__Alıntılanan Metin__:
/---

Et ve Süt fiyatları dizginlenemiyor, üreticinin yüzü gülmüyor
Sanayiye verilen sütün yaklaşık yüzde 15’ini üreten küçük, orta ve büyük ölçekli büyükbaş hayvancılık işletmelerini temsil eden Tüm Süt, Et ve Damızlık Sığır Yetiştiricileri Derneği (TÜSEDAD), üyelerinin tespit ve görüşlerini dikkate alarak hazırladığı kırmızı et ve süt üreticilerinin sorunlarını içeren 7 sayfalık bir rapor hazırladı. Tarım Editörü İrfan Donat’ın yazısından raporun detaylarına eriştik.
Raporda son bir yıllık kaba yem fiyatlarındaki artış ortaya konuyor. Buna göre, hayvancılıkta önemli girdilerden biri olan mısır silajı son bir yılda yüzde 64,7; yonca yüzde 69,7 ve saman yüzde 138,3 oranında artmış.
Kaba yemlerde yüzde 64,7 ile yüzde 138,3 arasında bir artış olurken, Ulusal Çiğ Süt Konseyi, 1 Ocak-31 Temmuz arasında litresi 8,5 TL olan çiğ sütün tavsiye fiyatını 1 Ağustos 2023 itibariyle yüzde 35 oranında artırarak 11,5 TL’ye çıkardı. Ocak 2023’ten önceki çiğ süt tavsiye fiyatı da 7,5 TL idi.
Bu ne demektir?
Çiftçi süt hayvanını beslemek için alacağı yemi geçen yıla göre yüzde 65-138 oranında bir artışla satın alacak. Ancak elde ettiği sütü yüzde 35-40 oranında bir artışla satabilecek. Yani külliyen zarar edecek.

\---

Sınırlayıcı kutu koordinat verileri
/---

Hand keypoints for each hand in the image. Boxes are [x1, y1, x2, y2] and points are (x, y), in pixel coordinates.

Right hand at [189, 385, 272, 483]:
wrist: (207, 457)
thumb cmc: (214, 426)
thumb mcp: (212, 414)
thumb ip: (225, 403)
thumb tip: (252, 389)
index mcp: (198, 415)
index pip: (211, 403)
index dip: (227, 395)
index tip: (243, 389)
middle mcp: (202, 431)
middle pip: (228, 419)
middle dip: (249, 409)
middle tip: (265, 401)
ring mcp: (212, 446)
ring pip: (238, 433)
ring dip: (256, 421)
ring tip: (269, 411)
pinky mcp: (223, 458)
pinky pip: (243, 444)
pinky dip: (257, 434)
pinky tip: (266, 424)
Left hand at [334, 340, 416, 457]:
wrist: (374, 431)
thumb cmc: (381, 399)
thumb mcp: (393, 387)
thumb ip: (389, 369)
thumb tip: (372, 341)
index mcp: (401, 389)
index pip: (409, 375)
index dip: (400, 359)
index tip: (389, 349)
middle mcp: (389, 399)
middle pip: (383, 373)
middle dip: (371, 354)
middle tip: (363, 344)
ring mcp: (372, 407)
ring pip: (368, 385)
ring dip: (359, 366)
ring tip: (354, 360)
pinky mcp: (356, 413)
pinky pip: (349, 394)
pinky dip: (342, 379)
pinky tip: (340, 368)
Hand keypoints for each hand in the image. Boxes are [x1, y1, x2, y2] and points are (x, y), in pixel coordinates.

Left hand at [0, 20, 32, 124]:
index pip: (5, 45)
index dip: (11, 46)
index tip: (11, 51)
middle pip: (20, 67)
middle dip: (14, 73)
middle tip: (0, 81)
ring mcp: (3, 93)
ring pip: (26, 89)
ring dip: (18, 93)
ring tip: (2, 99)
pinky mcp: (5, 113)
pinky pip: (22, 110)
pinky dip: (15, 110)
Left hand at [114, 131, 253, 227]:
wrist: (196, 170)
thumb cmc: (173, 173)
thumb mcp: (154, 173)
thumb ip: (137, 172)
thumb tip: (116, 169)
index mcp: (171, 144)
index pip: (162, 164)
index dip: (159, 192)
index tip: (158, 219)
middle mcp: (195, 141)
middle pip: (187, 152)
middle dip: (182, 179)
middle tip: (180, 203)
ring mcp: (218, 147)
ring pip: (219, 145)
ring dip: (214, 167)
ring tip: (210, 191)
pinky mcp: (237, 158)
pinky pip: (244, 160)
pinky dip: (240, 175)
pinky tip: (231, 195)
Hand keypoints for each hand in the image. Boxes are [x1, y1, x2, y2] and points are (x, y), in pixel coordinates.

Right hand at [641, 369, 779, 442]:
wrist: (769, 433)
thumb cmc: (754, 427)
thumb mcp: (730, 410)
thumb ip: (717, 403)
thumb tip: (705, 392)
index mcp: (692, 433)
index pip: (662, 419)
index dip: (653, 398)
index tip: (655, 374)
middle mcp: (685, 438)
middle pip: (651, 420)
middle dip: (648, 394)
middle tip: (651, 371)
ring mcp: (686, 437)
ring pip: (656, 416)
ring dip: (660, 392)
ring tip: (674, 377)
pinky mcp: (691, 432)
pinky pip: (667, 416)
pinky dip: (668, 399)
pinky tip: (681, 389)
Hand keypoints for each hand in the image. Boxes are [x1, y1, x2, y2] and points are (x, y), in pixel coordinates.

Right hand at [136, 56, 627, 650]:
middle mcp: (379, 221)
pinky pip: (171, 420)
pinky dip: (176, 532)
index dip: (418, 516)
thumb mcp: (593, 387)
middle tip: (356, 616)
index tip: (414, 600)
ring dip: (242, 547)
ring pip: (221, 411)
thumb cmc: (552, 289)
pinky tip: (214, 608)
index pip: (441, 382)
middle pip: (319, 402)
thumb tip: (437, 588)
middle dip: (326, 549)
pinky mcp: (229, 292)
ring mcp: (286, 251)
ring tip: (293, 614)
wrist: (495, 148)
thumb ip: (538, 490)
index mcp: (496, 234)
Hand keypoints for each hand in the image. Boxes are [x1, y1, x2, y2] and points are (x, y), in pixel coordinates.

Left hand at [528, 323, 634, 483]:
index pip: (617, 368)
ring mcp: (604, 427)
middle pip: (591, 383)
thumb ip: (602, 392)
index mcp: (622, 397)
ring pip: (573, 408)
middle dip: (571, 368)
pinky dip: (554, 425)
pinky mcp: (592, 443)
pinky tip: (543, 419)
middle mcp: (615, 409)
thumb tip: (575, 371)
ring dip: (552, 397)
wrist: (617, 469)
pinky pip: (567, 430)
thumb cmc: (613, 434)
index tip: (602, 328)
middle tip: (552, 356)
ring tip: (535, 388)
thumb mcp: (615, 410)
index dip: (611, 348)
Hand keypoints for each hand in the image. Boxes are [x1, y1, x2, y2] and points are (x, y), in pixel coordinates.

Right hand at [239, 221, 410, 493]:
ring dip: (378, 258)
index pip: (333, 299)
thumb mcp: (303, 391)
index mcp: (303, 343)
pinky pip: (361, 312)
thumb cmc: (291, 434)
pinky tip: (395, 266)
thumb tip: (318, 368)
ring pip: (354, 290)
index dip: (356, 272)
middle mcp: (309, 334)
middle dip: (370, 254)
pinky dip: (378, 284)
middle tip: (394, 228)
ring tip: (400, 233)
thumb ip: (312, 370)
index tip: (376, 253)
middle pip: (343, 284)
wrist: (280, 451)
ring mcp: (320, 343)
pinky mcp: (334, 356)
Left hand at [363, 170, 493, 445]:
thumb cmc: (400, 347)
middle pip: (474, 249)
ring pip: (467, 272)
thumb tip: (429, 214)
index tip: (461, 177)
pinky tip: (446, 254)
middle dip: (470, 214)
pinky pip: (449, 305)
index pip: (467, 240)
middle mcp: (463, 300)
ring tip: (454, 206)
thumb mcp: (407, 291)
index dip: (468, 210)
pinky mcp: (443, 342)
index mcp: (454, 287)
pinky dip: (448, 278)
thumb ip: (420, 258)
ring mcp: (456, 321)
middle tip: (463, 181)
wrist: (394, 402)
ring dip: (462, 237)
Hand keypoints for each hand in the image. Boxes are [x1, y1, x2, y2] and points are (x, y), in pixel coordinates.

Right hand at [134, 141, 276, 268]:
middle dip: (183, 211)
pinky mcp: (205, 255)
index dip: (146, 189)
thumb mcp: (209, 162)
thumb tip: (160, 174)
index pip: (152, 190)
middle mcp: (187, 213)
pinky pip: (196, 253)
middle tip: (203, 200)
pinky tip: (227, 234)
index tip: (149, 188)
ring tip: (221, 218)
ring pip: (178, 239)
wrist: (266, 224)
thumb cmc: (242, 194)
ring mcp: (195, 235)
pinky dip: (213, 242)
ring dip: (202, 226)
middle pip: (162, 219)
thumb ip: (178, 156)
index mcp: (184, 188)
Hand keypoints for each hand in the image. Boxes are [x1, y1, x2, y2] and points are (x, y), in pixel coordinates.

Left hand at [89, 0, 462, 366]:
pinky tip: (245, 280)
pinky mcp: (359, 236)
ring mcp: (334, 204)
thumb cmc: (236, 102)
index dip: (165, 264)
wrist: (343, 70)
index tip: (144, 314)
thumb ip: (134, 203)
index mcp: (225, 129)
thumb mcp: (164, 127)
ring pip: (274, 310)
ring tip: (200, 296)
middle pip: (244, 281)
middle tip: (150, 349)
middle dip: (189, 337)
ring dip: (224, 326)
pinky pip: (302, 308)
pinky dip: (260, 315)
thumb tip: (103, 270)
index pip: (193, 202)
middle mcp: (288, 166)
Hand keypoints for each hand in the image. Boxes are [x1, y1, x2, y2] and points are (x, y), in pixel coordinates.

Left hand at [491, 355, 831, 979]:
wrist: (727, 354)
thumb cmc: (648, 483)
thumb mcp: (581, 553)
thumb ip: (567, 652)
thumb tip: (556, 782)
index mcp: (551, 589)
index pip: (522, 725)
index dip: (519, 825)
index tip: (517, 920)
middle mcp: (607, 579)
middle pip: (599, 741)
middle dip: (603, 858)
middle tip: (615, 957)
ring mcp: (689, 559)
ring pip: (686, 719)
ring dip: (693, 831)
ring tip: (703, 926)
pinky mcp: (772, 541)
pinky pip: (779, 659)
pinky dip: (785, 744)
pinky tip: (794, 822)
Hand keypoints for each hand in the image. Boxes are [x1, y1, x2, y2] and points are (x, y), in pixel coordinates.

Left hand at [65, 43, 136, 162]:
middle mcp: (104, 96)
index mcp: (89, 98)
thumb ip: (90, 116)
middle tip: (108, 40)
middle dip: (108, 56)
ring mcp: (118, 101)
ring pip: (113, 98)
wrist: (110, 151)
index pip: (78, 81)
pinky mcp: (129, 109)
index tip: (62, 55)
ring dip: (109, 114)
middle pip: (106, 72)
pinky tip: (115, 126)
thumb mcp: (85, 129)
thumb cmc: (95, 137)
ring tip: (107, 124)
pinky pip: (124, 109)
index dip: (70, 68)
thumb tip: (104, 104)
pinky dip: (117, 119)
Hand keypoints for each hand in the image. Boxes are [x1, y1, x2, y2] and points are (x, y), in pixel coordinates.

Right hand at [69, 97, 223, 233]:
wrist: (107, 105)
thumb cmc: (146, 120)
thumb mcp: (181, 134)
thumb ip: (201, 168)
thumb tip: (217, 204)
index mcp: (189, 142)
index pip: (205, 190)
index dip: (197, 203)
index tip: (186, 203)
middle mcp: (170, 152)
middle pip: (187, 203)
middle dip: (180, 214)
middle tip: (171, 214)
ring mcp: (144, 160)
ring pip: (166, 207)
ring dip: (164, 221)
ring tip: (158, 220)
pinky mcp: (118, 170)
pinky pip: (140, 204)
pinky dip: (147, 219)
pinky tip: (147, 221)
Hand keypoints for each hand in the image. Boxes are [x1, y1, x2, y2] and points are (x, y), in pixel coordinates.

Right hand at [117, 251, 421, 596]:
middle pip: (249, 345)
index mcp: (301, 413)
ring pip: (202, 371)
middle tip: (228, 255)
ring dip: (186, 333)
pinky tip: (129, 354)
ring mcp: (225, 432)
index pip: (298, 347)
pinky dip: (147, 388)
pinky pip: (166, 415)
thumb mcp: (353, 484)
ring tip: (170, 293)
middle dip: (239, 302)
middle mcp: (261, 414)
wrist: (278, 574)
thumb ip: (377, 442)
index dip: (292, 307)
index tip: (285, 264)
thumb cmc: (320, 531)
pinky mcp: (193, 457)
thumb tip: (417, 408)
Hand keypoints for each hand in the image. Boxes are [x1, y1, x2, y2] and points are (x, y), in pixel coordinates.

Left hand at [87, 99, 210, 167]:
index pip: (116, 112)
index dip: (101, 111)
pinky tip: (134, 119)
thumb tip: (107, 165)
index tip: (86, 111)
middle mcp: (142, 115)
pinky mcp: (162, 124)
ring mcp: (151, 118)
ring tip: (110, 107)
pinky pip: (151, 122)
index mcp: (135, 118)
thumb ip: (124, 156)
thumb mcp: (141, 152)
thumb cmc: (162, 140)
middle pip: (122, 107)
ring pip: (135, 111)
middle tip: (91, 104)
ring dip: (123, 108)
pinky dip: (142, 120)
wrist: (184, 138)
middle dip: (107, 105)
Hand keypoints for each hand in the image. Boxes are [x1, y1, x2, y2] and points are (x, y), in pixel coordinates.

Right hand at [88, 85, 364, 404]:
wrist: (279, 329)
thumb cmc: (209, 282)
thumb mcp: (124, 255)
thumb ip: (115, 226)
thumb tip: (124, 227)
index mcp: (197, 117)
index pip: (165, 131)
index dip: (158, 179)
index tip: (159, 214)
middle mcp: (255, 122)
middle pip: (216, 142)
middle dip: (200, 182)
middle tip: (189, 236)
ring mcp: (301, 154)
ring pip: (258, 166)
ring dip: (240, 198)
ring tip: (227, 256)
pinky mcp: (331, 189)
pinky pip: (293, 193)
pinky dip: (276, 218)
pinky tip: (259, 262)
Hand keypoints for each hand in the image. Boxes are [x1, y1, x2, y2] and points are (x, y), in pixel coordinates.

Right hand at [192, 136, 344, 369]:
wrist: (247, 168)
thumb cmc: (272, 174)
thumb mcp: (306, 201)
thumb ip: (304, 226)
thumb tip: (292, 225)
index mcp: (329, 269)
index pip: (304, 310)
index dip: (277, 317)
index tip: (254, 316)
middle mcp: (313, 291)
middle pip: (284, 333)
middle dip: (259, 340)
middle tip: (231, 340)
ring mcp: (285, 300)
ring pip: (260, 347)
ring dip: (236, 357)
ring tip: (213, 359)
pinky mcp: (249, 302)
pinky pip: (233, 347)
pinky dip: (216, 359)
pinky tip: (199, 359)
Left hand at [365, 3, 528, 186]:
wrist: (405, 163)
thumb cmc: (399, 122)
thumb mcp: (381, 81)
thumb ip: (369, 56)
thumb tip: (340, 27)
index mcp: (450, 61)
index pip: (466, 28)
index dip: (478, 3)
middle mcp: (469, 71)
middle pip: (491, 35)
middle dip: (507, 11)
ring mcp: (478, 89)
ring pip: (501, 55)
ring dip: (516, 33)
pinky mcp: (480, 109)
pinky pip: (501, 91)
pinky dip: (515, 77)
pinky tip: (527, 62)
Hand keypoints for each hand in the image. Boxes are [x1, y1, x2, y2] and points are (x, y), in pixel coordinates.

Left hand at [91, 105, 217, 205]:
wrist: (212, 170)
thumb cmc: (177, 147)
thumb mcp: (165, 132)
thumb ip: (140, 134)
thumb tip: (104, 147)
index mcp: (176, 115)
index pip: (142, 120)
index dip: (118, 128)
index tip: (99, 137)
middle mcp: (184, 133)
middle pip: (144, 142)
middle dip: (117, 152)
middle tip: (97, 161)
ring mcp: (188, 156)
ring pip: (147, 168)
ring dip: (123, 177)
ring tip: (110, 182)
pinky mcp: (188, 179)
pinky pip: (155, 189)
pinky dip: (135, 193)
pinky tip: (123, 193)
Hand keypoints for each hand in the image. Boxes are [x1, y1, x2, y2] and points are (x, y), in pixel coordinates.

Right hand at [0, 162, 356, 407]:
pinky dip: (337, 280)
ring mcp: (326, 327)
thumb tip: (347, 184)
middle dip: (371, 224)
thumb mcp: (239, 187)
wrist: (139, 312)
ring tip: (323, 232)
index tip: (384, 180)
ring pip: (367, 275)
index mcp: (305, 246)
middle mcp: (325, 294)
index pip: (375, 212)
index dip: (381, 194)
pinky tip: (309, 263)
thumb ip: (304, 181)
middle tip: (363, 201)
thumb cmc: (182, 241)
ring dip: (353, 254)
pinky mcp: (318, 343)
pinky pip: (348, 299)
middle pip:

\---

__Çalışmanın Amacı__: Yukarıdaki süt ve yem fiyatları yazısını son cümlesinden sonra kaldığı yerden devam ettirin.

__Çıktı__:
TÜSEDAD, çiğ süt ve dana eti üretim maliyetlerinin her geçen gün artarken özellikle çiğ süt satış fiyatının sabit kaldığını hatta talepte düşüş olduğu gerekçesiyle süt işleyen firmalar tarafından oluşturulan tekelleşme ile baskılandığını da belirtiyor. Ayrıca Ulusal Süt Konseyi Başkanlığını uzun yıllardan beri yöneten aynı sanayicilerin Türkiye’de oluşan fiyatlar üzerinde orantısız güç sahibi olduğunu belirtiyor.
Yani Parababaları çiftçiyi-üreticiyi düşük ücretlerle çiğ sütünü satmak zorunda bırakıyor. Ulusal Süt Konseyi’nin başkanlığını da yapan bu Parababaları AKP’giller’le birlikte fiyatları da kendi lehine belirliyor.
Bu durumda çiftçi maliyetin altında süt satmak zorunda kalıyor. Ürettiği sütü maliyetinin altında fiyatlarla satan çiftçi ne yapıyor?
Üretebilmek için alınan borçları ödeyemez hale geliyor. Geçimini sağlayamıyor. Bunları yapabilmek için son çareye başvuruyor ve üretiminin teminatı olan dişi hayvanlarını satmak-kesime göndermek zorunda kalıyor. Bu durum hem süt üretiminin hem de dana eti üretiminin düşmesine neden oluyor.
Peki Ulusal Süt Konseyi’nin başkanlığını da yürüten bu Parababaları “talep düşüklüğü” sözde gerekçesi ile çiğ süt fiyatlarındaki artışı çiftçinin aleyhine, maliyetlerin altında belirlerken raflardaki sütün fiyatı düşüyor mu?
Hayır! Yüz kere bin kere hayır!
Bugün markette bir litre sütün fiyatı 40 TL’ye yaklaştı. 1 kg kıyma 340 TL. Ağustos 2023 verilerine göre, Açlık Sınırı 12 bin 198 TL ve Yoksulluk Sınırı 39 bin 733 TL olarak tespit edilmiştir. Hal böyleyken Asgari Ücret 11 bin 402 TL’dir.
Asgari Ücret artık ülkemizde ortalama işçi ücretidir. Yani milyonlarca işçi kardeşimiz Asgari Ücret ile yaşam savaşı vermektedir. Çünkü bu sefalet ücreti Açlık Sınırının dahi altında kalmıştır. Asgari Ücretli bir işçi ve ailesi açtır, yoksuldur, beslenememektedir. Et ve süt ürünlerine ulaşmak Asgari Ücretli çalışan için hayal olmuştur. Türkiye Halkı Açtır.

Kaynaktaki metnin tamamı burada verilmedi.